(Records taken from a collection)

════════════════

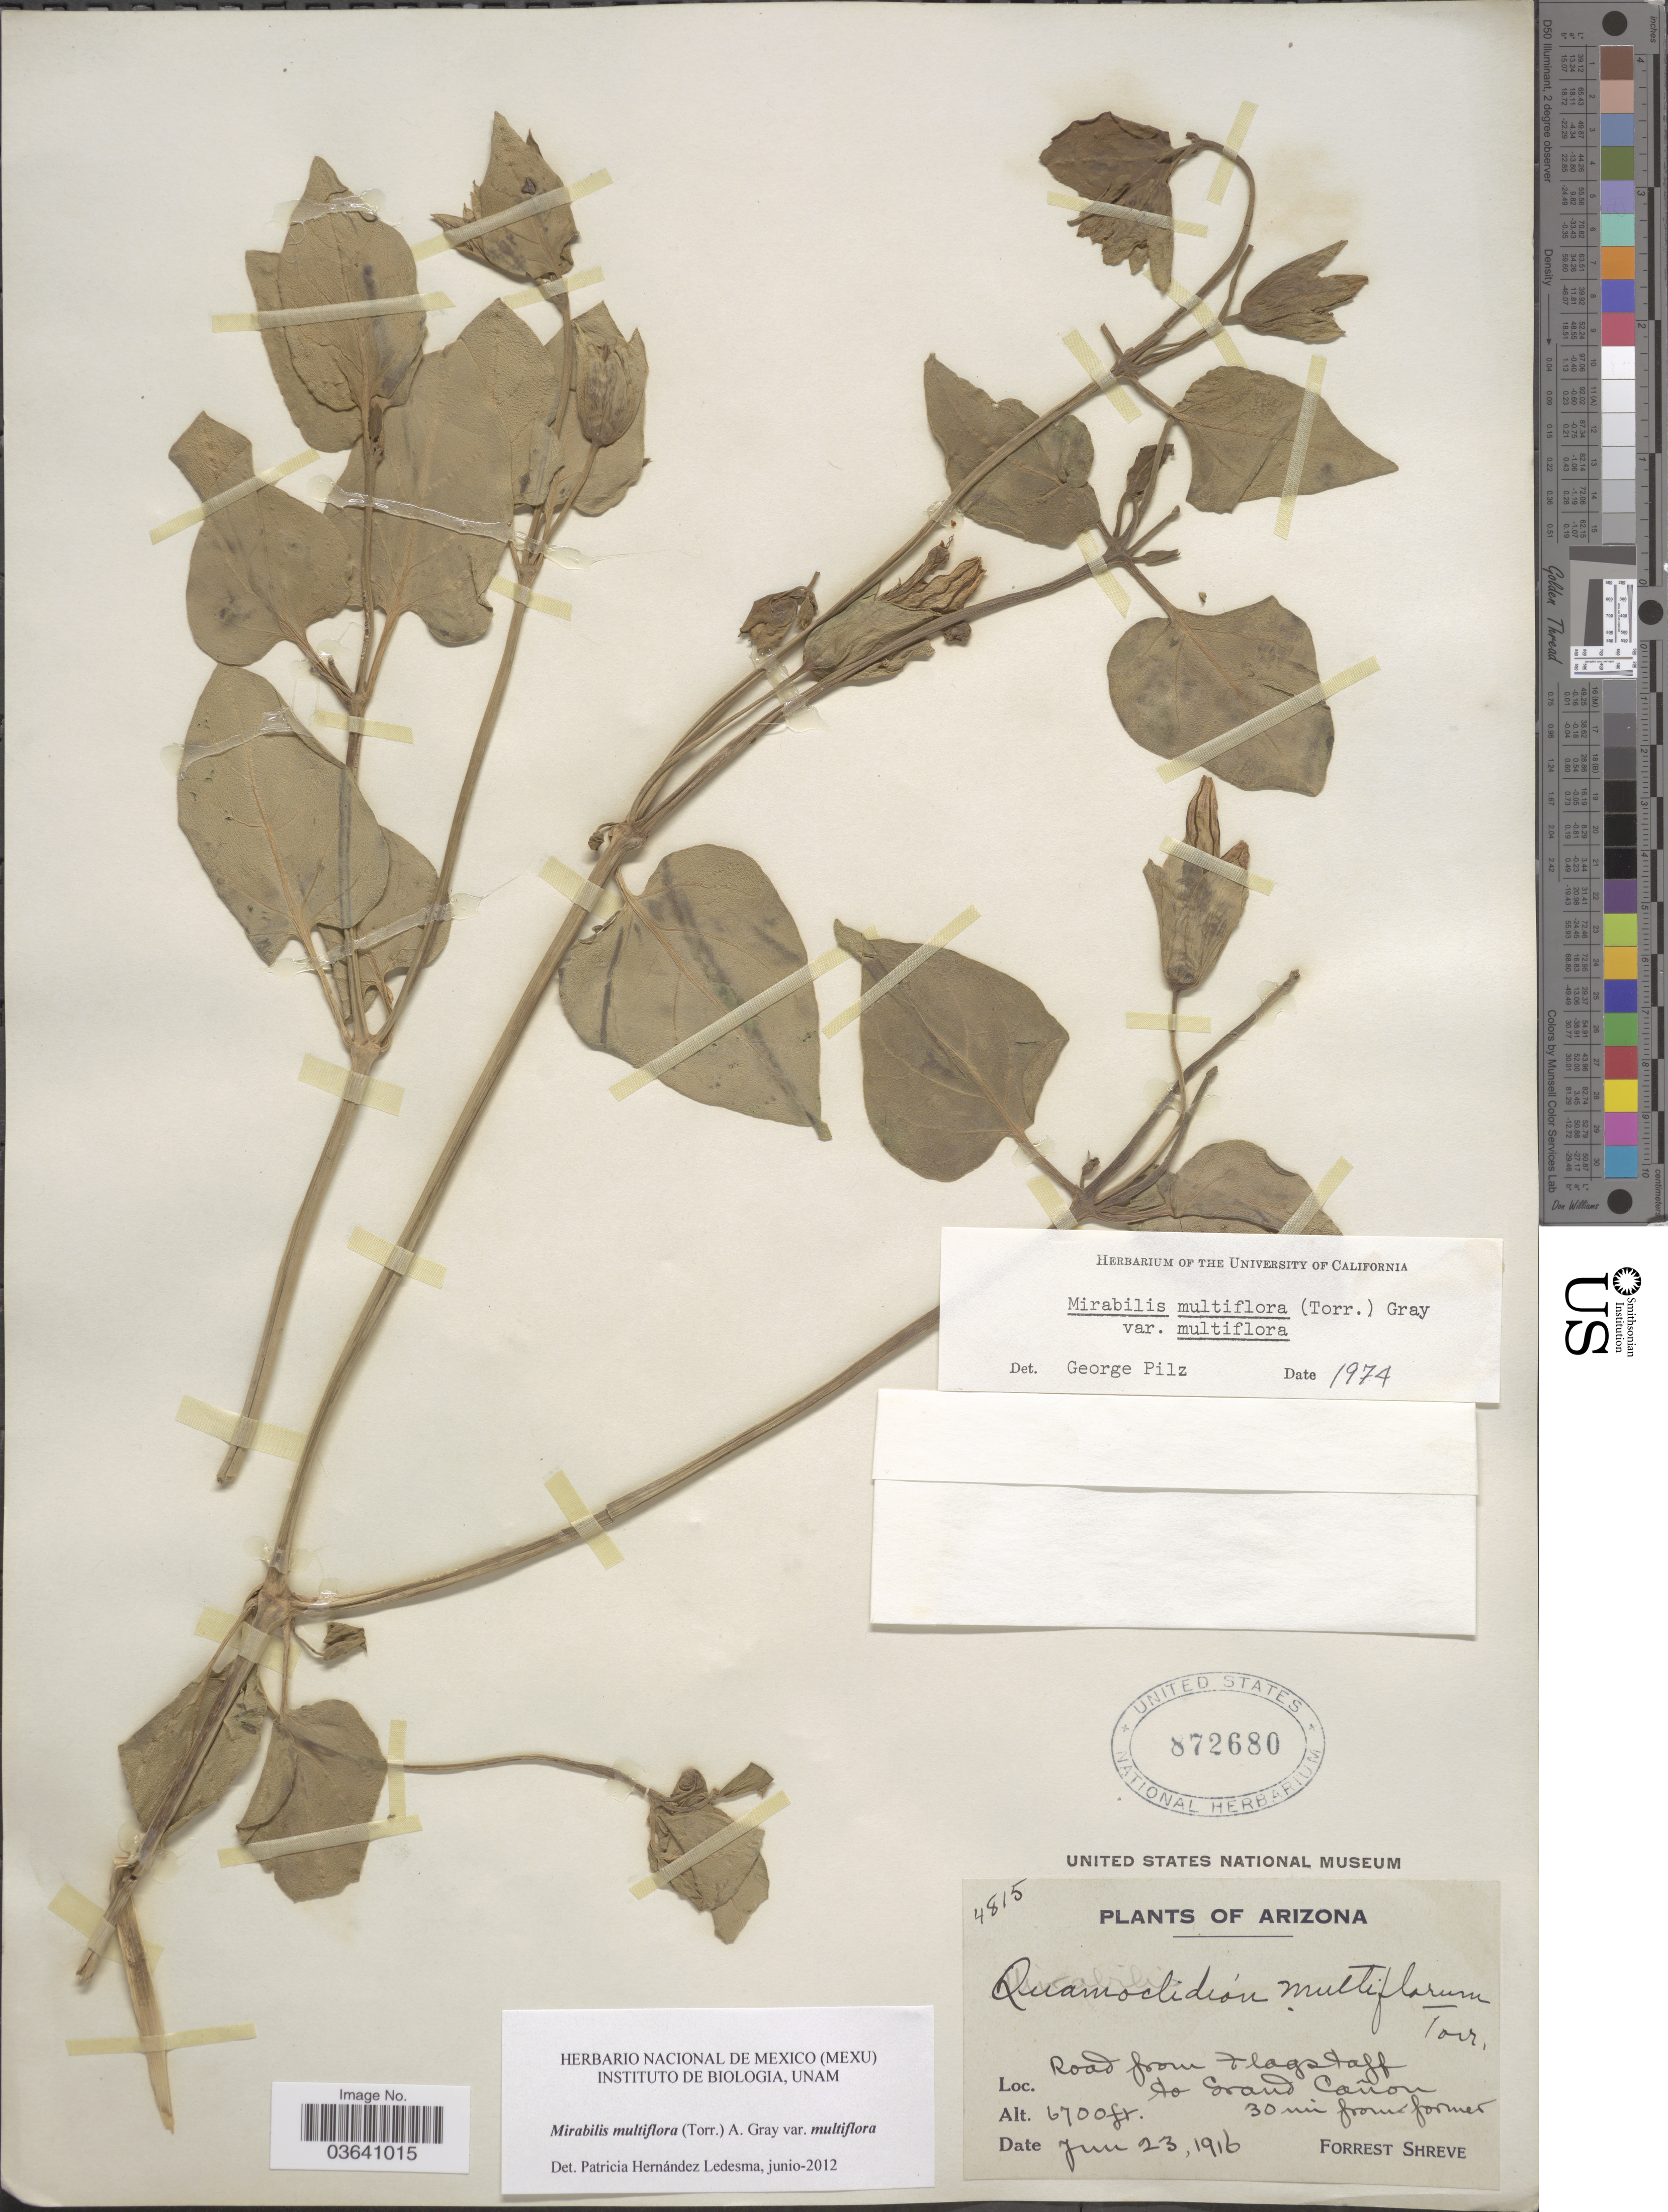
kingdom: Plantae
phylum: Tracheophyta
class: Magnoliopsida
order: Caryophyllales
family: Nyctaginaceae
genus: Mirabilis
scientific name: Mirabilis multiflora var. multiflora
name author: (Torr.) A. Gray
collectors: F. Shreve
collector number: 4815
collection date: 1916-06-23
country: United States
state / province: Arizona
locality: Road from Flagstaff to Grand Cañon 30 mi from former.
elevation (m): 2042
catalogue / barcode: US 872680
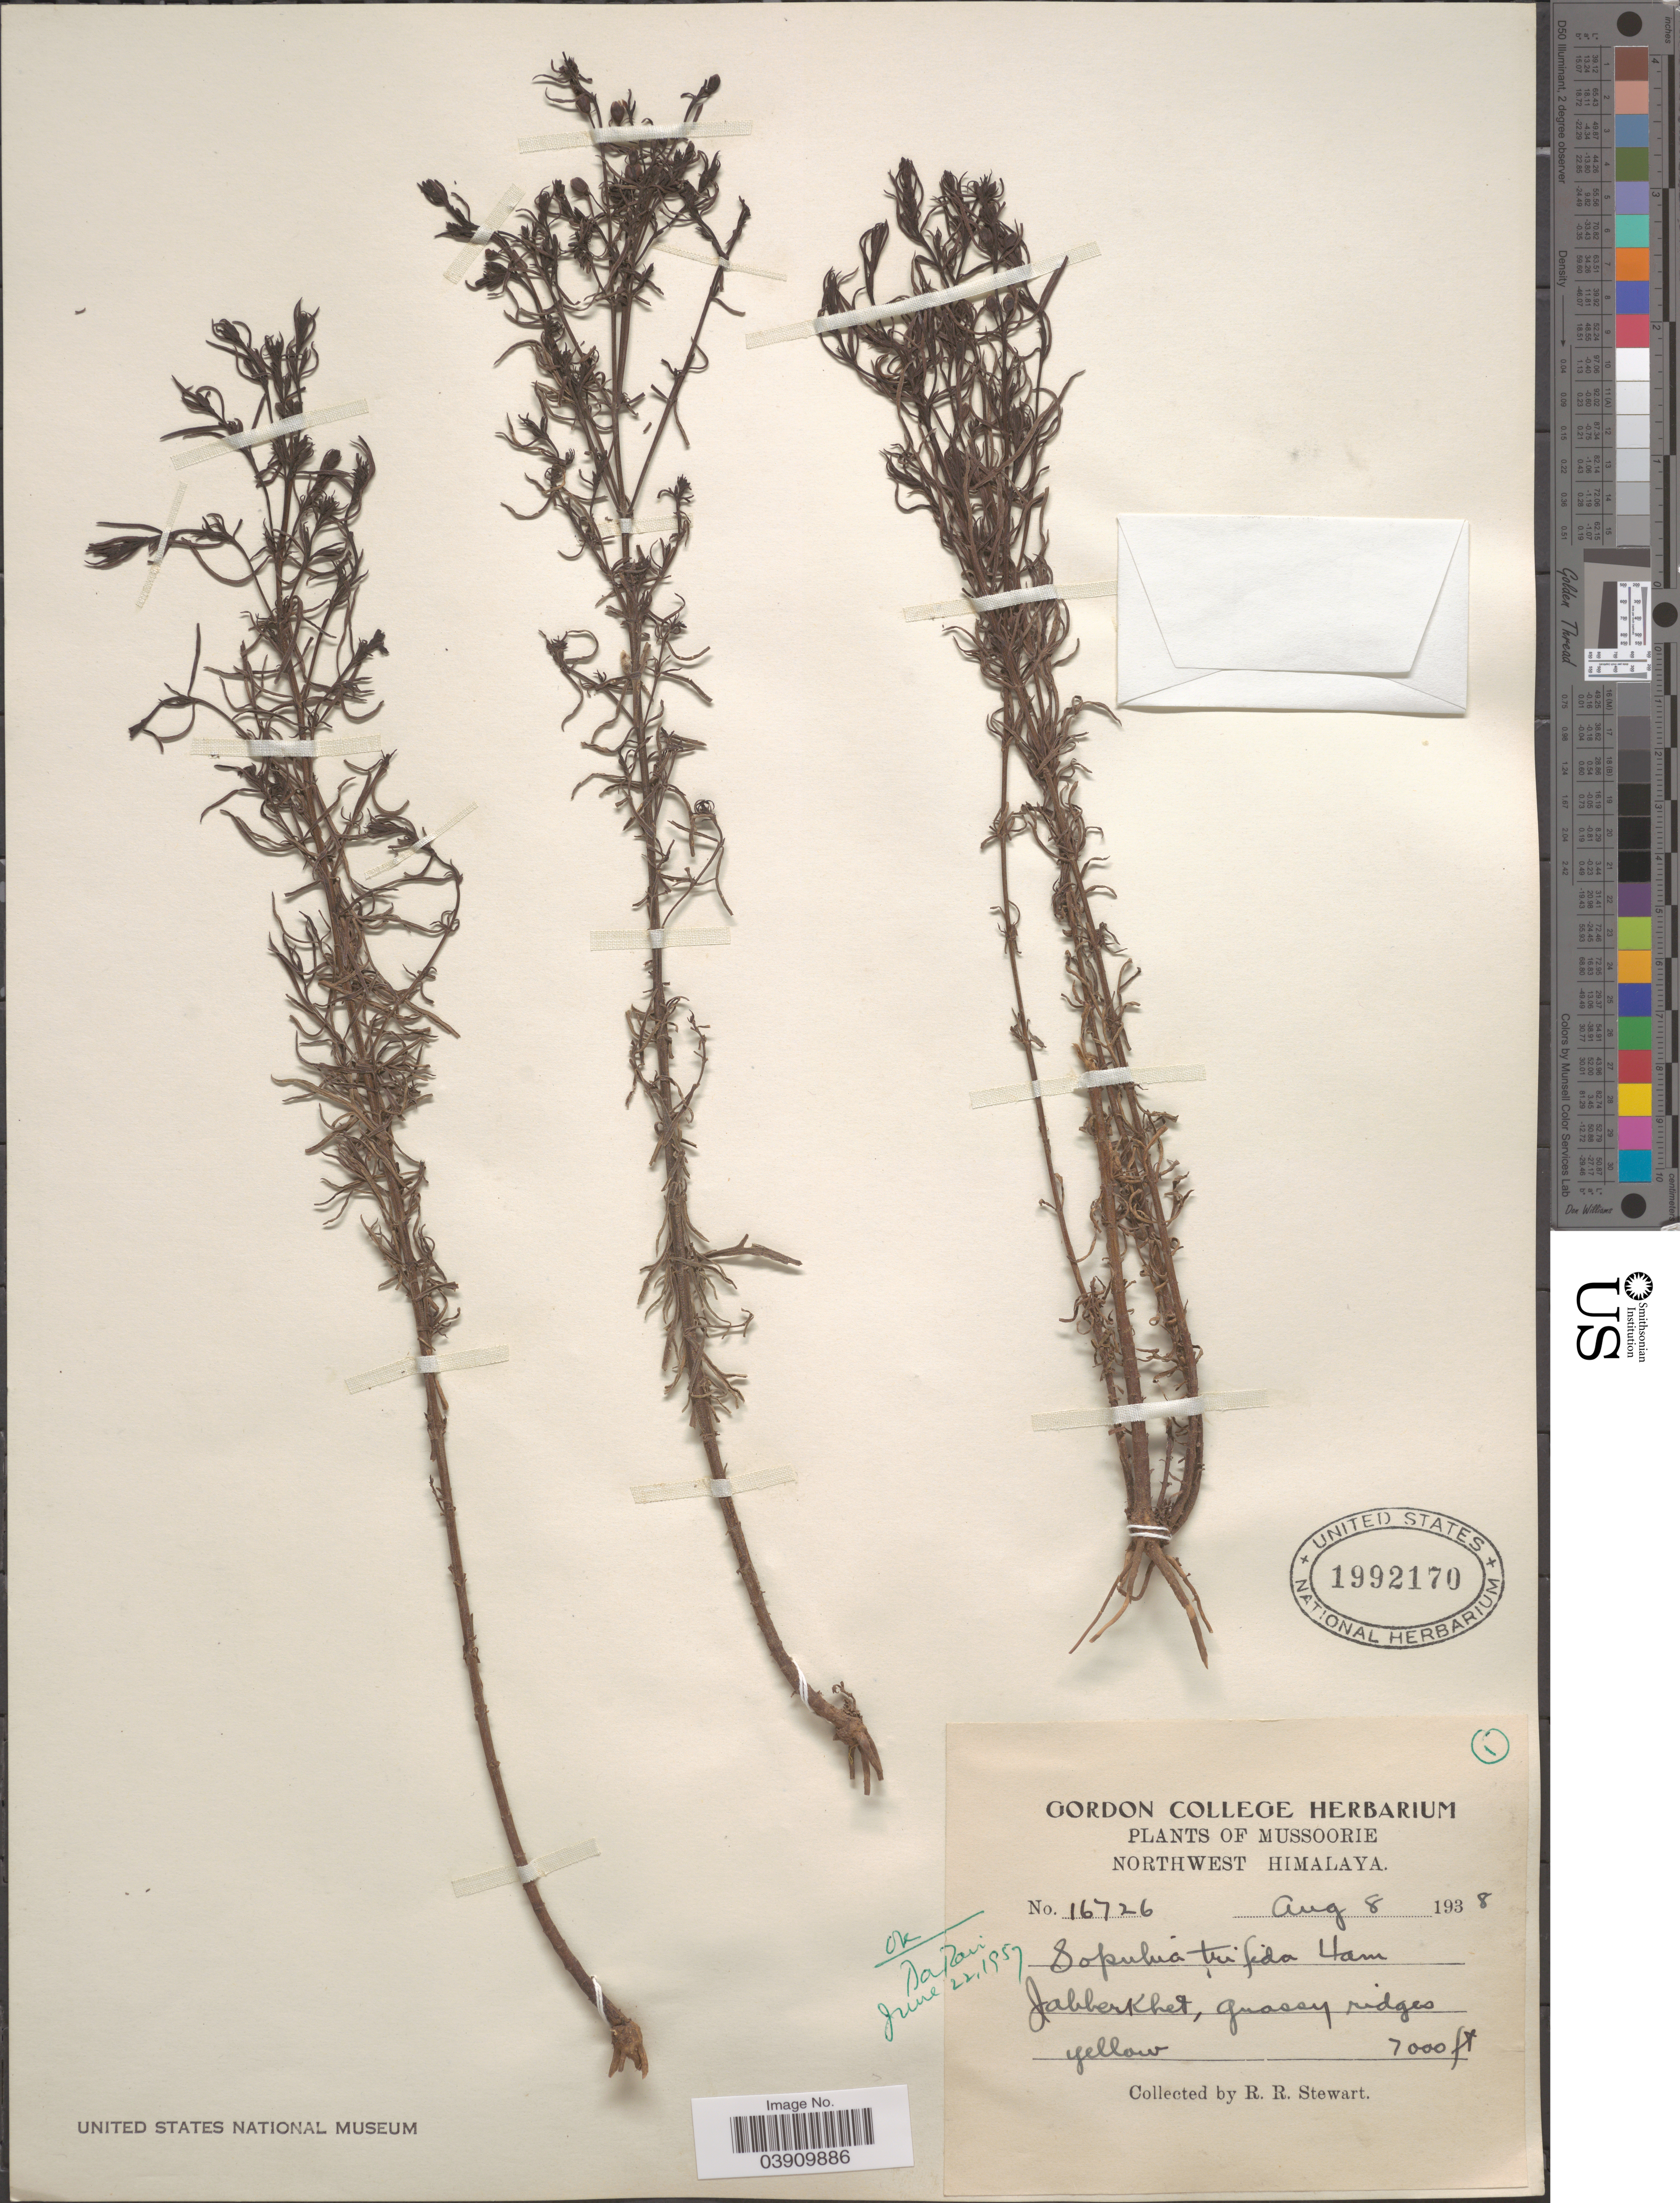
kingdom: Plantae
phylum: Tracheophyta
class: Magnoliopsida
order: Lamiales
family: Orobanchaceae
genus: Sopubia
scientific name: Sopubia trifida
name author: Buch.-Ham. ex D. Don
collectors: R. Stewart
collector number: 16726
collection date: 1938-08-08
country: India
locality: Mussoorie. Northwest Himalaya. Jabberkhet, grassy ridges.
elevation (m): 2134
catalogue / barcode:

════════════════

| What the task asks |
Turn the records starting at the line with "catalogue / barcode: US 872680" and ending at the line with "collection date: 1938-08-08" into a two-column CSV with the columns field and value. Put each entry in its own row, with each field quoted and any line breaks replaced by spaces, and leave out the pictures.

| Worked solution |
field,value
"catalogue / barcode:","US 872680"
"kingdom:","Plantae"
"phylum:","Tracheophyta"
"class:","Magnoliopsida"
"order:","Lamiales"
"family:","Orobanchaceae"
"genus:","Sopubia"
"scientific name:","Sopubia trifida"
"name author:","Buch.-Ham. ex D. Don"
"collectors:","R. Stewart"
"collector number:","16726"
"collection date:","1938-08-08"